TUI seeks to raise £500m for warchest
TUI Travel, Europe’s biggest travel firm, says it plans to raise £500m in new financing to fund acquisitions.
The company behind Thomson and First Choice has taken a hit of £26m as a result of the subsequent disruption caused by the volcanic ash.
But the group remains bullish and said yesterday the fund-raising would ensure it was well placed to exploit a strong pipeline of opportunities.
TUI Travel, which Germany’s TUI AG has a controlling stake of 54.9 per cent in, is looking to expand in emerging markets such as Brazil, China, India and Russia, and buy high margin businesses in specialist sectors such as the UK student segment and global cruise destination services.
“They’ve raised significant firepower,” said KBC Peel Hunt analyst Nick Batram. “They had been questioned about whether they had enough headroom to make reasonable acquisitions and this addresses that.”
The group said it was taking advantage of favourable conditions in the convertible bond market. Rival Thomas Cook said on Friday it had raised over $1bn (£651m) through new sterling and euro bond issues.
The grounding of planes over the past five days means TUI currently has more than 100,000 holidaymakers stranded abroad, including 36,000 from Britain.
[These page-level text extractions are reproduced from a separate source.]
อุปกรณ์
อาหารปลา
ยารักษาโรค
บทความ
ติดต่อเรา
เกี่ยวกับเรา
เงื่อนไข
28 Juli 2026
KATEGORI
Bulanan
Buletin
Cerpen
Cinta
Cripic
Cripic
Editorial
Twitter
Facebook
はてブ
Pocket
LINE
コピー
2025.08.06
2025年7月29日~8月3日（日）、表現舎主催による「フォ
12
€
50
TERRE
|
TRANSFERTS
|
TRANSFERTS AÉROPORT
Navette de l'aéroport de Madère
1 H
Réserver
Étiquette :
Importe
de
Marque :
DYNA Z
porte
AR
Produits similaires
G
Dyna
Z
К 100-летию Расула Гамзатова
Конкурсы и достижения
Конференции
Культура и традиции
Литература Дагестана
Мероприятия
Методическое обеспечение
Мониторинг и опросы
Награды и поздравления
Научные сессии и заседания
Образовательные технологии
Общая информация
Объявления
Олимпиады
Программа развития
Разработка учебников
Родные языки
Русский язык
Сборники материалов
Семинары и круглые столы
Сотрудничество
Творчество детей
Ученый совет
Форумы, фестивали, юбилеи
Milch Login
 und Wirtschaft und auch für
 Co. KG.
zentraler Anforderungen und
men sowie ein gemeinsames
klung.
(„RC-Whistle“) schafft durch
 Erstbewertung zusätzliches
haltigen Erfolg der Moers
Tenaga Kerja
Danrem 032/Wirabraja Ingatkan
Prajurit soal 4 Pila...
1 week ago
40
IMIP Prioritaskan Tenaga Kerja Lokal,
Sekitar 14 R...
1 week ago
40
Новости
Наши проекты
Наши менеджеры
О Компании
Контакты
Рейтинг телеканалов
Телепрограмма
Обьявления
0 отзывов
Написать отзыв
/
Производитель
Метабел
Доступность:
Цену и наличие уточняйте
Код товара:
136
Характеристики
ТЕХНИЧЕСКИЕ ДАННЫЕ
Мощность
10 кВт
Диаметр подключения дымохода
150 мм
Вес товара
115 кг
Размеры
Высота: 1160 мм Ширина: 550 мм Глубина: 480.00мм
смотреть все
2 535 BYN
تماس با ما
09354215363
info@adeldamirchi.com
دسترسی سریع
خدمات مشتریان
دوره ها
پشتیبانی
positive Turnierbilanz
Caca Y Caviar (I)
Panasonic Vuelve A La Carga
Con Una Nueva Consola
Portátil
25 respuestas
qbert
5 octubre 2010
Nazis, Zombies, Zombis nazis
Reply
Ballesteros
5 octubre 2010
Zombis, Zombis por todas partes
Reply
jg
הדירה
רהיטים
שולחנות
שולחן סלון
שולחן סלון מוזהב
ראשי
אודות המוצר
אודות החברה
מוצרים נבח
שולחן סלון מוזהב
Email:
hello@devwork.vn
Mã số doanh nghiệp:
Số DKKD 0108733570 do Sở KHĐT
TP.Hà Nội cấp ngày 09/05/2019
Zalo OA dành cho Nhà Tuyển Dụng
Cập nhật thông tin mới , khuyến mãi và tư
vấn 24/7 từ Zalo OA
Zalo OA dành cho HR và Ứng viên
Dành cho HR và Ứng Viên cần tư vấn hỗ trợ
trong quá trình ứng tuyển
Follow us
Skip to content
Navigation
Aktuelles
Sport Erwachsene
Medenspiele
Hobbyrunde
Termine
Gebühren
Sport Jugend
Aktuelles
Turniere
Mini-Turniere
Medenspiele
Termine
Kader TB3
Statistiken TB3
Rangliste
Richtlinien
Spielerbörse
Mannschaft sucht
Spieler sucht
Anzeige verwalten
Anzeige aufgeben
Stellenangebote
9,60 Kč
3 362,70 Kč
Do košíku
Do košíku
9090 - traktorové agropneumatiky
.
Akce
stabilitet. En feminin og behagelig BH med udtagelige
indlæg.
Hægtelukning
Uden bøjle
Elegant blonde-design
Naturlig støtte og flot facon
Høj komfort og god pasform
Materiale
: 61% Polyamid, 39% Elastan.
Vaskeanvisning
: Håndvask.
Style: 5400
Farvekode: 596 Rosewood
The group said the disruption had not put people off booking holidays for the summer season. TUI Travel added that booking volumes in the UK had been well ahead of the same period the previous year.
TUI Travel is offering £350m of senior convertible unsecured bonds due to mature in 2017. It has also agreed additional credit facilities with its banks worth £150m.
The consensus forecast for full-year earnings before interest and tax currently stands at £453m analysts said.